- **Exercise directions**
Reproduce exactly, and only, the lines below from the one containing "G04 #@! TF.CreationDate,2022-07-02T13:13:47+02:00*" through the one containing "1,1,$1+$1,$4,$5*".

- **Source material**

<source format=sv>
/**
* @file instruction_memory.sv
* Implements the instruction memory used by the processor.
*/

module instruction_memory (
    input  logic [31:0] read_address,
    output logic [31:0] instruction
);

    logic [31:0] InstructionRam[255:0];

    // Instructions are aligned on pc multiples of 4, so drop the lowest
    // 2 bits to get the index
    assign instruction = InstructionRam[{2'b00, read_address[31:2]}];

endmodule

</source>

--

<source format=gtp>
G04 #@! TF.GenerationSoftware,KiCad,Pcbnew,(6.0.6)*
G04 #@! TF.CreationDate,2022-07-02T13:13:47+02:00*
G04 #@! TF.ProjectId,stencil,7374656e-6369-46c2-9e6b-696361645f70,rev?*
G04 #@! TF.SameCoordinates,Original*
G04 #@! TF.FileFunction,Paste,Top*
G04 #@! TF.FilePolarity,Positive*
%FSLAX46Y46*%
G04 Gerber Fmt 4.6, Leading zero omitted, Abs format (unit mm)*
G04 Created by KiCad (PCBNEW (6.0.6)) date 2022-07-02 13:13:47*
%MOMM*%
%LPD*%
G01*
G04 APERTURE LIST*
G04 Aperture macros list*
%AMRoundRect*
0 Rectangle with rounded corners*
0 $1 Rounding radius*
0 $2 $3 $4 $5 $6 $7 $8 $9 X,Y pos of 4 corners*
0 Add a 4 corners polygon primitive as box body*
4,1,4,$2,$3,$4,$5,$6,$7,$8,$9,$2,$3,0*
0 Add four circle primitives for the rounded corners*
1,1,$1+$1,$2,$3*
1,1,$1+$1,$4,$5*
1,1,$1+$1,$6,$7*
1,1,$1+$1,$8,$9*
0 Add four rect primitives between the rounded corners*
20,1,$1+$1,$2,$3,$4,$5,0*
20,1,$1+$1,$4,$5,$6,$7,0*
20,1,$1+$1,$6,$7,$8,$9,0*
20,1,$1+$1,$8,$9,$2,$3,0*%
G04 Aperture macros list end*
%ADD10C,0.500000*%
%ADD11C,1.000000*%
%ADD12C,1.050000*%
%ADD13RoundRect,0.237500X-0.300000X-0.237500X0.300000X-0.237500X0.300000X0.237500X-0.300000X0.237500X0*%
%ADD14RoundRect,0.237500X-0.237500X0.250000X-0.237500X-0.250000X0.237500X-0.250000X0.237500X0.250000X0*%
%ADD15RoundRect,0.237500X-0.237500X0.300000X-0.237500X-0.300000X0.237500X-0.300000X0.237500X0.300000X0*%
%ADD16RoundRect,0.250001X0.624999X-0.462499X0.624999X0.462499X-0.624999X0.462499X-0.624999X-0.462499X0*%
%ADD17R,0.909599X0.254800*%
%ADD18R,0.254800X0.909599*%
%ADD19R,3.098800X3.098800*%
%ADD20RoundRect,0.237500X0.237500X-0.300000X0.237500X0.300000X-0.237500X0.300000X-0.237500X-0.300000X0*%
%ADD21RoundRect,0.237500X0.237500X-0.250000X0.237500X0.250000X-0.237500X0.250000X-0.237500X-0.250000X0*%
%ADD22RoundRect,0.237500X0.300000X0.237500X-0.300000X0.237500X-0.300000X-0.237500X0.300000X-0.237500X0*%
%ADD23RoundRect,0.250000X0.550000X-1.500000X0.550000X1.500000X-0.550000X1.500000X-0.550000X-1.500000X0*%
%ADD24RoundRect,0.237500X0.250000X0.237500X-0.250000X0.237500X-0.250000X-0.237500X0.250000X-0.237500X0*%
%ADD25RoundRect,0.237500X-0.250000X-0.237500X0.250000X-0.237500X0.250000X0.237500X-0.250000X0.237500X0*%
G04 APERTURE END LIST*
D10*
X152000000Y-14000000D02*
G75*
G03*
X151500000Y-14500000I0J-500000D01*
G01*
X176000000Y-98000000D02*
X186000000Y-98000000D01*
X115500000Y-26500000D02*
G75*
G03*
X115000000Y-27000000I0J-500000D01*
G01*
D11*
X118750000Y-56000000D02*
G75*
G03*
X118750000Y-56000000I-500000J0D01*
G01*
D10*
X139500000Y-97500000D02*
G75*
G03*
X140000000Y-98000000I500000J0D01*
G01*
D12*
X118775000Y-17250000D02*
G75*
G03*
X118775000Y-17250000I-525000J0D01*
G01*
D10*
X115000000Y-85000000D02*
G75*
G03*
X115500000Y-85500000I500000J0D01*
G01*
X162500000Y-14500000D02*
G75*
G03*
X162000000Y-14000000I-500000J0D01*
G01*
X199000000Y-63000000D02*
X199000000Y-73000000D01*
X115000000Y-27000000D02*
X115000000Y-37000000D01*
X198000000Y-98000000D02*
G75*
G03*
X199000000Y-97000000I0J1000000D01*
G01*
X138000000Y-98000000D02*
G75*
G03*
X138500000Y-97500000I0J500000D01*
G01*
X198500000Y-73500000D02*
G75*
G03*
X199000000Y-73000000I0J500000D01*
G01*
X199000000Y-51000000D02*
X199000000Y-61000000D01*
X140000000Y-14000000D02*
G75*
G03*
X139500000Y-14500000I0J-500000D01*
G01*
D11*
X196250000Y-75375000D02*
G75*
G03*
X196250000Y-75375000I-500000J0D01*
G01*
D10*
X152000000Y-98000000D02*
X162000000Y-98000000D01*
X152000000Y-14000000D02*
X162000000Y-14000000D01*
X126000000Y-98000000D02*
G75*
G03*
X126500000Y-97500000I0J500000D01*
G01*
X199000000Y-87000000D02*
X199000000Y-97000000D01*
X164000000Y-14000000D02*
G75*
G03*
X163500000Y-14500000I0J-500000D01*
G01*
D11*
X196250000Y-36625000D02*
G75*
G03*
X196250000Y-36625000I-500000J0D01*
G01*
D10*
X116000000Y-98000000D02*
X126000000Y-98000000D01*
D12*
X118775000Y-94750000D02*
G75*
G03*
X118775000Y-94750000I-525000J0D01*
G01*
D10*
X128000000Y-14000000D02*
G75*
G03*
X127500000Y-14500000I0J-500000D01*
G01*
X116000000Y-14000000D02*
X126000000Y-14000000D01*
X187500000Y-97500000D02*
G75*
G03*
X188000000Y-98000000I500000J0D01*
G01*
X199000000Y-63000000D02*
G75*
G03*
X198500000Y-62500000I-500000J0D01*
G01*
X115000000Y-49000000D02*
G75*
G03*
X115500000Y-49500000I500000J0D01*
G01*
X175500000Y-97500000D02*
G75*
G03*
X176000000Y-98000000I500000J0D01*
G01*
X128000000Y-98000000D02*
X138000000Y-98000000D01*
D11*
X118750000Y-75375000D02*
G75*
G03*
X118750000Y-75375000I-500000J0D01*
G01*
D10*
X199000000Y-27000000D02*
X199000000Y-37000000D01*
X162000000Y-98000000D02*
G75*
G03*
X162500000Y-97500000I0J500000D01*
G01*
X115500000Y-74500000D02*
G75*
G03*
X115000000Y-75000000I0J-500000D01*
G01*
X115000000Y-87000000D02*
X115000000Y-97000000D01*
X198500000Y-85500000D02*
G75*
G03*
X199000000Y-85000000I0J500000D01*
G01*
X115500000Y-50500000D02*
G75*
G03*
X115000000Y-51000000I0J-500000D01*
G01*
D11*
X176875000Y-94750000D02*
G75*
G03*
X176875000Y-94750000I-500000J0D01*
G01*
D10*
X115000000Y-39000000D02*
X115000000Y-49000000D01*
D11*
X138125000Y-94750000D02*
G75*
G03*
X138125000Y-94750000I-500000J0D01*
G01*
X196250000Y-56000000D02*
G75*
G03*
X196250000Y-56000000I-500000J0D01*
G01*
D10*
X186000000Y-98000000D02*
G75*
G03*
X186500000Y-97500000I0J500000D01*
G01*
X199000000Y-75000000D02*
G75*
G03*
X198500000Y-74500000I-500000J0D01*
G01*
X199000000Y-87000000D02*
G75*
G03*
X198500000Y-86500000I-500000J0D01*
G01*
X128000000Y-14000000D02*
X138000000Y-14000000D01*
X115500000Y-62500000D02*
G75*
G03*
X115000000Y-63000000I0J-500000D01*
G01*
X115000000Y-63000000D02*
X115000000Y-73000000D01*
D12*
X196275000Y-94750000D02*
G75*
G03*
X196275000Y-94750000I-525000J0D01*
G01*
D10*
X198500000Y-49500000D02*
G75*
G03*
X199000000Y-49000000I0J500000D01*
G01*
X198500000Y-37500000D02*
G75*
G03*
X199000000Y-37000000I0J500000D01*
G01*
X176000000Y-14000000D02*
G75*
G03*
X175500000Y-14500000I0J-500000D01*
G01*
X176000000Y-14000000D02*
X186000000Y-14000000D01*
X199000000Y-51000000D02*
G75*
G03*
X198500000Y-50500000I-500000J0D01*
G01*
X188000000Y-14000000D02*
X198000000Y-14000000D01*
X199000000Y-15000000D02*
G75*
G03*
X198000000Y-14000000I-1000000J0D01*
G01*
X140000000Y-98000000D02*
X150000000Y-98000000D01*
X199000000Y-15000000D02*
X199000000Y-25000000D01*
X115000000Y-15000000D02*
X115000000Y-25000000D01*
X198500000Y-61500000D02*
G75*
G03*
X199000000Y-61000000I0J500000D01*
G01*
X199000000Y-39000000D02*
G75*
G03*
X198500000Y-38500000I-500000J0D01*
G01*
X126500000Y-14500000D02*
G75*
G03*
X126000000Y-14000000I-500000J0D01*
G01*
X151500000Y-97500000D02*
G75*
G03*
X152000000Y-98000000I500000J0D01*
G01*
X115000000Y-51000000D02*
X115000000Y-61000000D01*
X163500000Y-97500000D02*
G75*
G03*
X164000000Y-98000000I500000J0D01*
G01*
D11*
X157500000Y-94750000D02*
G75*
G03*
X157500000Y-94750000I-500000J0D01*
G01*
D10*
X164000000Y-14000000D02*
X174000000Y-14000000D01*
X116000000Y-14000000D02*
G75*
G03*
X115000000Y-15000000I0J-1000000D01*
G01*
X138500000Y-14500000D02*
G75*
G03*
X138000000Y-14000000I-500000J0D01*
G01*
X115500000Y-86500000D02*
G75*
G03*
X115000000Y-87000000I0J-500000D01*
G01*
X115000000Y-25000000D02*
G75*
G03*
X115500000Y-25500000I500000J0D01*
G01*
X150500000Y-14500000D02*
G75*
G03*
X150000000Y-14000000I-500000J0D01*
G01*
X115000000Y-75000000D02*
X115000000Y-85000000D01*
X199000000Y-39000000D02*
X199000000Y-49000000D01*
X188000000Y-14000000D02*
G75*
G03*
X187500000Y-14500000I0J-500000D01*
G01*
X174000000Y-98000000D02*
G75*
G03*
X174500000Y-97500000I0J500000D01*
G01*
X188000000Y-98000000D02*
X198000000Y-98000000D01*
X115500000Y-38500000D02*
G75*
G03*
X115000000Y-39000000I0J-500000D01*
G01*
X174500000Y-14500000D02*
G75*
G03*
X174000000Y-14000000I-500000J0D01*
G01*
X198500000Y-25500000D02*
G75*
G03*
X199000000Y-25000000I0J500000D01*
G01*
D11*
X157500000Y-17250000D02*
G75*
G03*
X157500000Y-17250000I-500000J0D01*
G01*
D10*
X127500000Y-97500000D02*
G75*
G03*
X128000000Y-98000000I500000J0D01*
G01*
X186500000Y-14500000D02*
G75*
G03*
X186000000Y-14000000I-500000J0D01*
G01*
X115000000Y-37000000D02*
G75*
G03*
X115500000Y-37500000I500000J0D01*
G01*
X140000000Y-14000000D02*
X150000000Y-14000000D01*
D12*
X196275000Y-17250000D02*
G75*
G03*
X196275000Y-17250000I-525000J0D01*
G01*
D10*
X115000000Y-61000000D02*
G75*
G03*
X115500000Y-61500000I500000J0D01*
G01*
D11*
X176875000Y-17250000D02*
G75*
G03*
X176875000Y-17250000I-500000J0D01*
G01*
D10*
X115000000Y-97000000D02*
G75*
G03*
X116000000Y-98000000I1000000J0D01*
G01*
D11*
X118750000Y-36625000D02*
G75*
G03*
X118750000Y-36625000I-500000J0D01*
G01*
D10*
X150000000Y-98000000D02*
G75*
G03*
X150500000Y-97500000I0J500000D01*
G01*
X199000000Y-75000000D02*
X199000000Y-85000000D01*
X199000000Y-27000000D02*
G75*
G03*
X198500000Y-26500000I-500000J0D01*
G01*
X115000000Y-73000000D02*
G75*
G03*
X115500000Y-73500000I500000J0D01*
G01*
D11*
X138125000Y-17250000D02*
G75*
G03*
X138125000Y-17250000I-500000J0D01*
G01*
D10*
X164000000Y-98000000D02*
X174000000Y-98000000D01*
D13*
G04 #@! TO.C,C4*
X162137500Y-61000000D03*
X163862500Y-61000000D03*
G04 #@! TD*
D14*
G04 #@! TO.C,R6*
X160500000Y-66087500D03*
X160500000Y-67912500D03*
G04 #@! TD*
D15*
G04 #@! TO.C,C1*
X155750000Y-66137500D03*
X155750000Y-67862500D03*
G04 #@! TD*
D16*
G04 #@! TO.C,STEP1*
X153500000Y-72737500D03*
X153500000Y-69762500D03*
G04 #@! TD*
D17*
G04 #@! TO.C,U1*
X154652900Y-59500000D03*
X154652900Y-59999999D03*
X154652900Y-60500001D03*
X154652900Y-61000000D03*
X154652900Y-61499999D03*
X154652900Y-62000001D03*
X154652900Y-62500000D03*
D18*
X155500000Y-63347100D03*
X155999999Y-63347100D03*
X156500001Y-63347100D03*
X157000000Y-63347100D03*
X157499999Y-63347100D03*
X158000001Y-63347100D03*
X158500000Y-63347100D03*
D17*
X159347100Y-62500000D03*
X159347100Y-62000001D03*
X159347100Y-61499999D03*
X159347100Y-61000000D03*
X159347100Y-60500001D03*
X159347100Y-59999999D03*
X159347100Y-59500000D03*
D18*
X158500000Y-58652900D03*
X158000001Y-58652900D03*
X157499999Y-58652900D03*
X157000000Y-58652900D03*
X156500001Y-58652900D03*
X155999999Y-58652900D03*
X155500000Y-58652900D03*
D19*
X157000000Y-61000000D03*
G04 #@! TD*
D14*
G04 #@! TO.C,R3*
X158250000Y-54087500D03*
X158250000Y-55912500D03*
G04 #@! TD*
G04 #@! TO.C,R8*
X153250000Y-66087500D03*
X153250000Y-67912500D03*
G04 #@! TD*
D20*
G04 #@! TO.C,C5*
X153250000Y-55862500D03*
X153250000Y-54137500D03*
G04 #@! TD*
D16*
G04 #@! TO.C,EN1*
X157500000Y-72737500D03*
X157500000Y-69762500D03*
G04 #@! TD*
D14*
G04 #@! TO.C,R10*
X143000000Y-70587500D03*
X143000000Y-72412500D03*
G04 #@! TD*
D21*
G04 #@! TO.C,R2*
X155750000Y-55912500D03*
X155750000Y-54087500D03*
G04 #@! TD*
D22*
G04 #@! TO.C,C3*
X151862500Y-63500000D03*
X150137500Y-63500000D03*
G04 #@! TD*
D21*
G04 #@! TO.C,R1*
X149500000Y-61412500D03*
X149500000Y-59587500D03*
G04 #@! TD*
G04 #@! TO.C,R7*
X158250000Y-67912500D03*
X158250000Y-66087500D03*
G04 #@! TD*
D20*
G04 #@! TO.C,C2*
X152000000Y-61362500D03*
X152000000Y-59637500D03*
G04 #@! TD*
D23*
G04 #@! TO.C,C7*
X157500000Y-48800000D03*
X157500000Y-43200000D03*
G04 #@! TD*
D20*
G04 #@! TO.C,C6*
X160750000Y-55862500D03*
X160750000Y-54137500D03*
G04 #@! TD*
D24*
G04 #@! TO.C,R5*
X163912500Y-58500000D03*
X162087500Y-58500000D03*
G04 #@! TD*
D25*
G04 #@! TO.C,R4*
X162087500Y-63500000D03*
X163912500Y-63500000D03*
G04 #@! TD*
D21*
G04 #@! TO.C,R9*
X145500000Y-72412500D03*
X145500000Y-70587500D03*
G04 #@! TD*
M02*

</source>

- **Solution to the problem**
G04 #@! TF.CreationDate,2022-07-02T13:13:47+02:00*
G04 #@! TF.ProjectId,stencil,7374656e-6369-46c2-9e6b-696361645f70,rev?*
G04 #@! TF.SameCoordinates,Original*
G04 #@! TF.FileFunction,Paste,Top*
G04 #@! TF.FilePolarity,Positive*
%FSLAX46Y46*%
G04 Gerber Fmt 4.6, Leading zero omitted, Abs format (unit mm)*
G04 Created by KiCad (PCBNEW (6.0.6)) date 2022-07-02 13:13:47*
%MOMM*%
%LPD*%
G01*
G04 APERTURE LIST*
G04 Aperture macros list*
%AMRoundRect*
0 Rectangle with rounded corners*
0 $1 Rounding radius*
0 $2 $3 $4 $5 $6 $7 $8 $9 X,Y pos of 4 corners*
0 Add a 4 corners polygon primitive as box body*
4,1,4,$2,$3,$4,$5,$6,$7,$8,$9,$2,$3,0*
0 Add four circle primitives for the rounded corners*
1,1,$1+$1,$2,$3*
1,1,$1+$1,$4,$5*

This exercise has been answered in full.